Infact, one may even quote Holmes on Moriarty to accurately surmise this:
“For years past I have continually been conscious of some power behind the malefactor, some deep organizing power which forever stands in the way of the law, and throws its shield over the wrong-doer”Sherlock Holmes, The Final Problem – A.C. Doyle (1893)
Lesser and lesser of a coincidence, eh?
And just like Moriarty isolated himself from the reaches of the law, the CSCs don’t lag behind either. Adept at carving out cozy, well-protected niches for themselves, they can often cause the rearrangement of extracellular fibers to form physical barriers shielding them from chemotherapeutic drugs. Other studies have demonstrated eye-brow raising effects – CSCs may actively recruit regular, non-cancerous cells of your body to help remodel the environment around tumors into a more favorable setup for the CSCs themselves. As they maintain themselves in these well-sheltered, interior regions of tumors, it is often very difficult to target them using conventional methods. Truly, as Holmes said:
“He sits motionless, like a spider in the center of its web, but that web has a thousand radiations, and he knows well every quiver of each of them. He does little himself. He only plans. But his agents are numerous and splendidly organized.”Sherlock Holmes, The Final Problem – A.C. Doyle (1893)

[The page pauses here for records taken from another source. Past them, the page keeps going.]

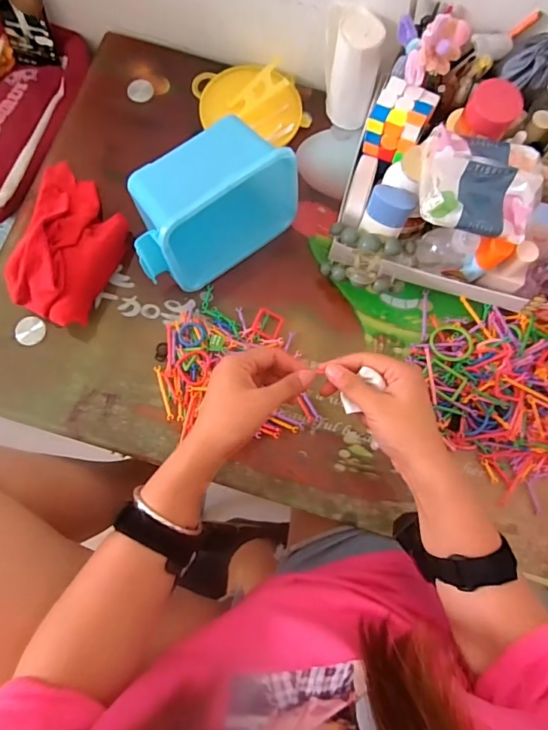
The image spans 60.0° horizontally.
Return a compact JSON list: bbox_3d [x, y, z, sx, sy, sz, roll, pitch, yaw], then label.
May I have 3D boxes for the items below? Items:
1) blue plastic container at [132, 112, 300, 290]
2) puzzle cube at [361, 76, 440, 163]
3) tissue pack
[{"bbox_3d":[-0.074,-0.179,0.534,0.188,0.120,0.106,-34,81,-6],"label":"blue plastic container"},{"bbox_3d":[0.136,-0.263,0.514,0.057,0.050,0.063,29,78,5],"label":"puzzle cube"},{"bbox_3d":[0.198,-0.174,0.455,0.114,0.044,0.088,11,79,2],"label":"tissue pack"}]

The incredible scope of a CSC’s effect on nurturing and directing tumor growth is by no means limited to these instances. They can significantly enhance a tumor’s resistance to chemotherapeutic drugs, and are ridiculously stubborn to kill off using therapy due to their own high-resistance adaptations. This is one of the major reasons why most cases of cancers recurring even after prolonged treatment is attributed to them having escaped the initial purge and staying alive unharmed long enough to instigate a second, more violent uprising.
Such devious plotting, and such terrifyingly clever machinations! CSCs truly represent a stunning example of Nature at its scheming, destructive best.
And no wonder they’re now the focus of extensive biomedical research aimed at unlocking their very many secrets. How, for instance, does a CSC “convert” and “recruit” the body’s own, un-diseased cells? Could we inhibit this signaling – which could, of course, be a powerful weapon to target these cancer cells? Or how do they so effectively maintain and retain their stem-like nature? What are the steps leading upto the evolution of CSCs in the first place?
These are extremely pertinent questions, which will have staggeringly impactful answers, if and when discovered. An understanding of these core processes could hold the key for designing powerful new treatment strategies which may help us gain a strategic edge in the now more than a century old war on cancer. Hopefully, just like good ol’ Sherlock, we might just be able to gain the upper hand, and send CSCs spiraling down into oblivion.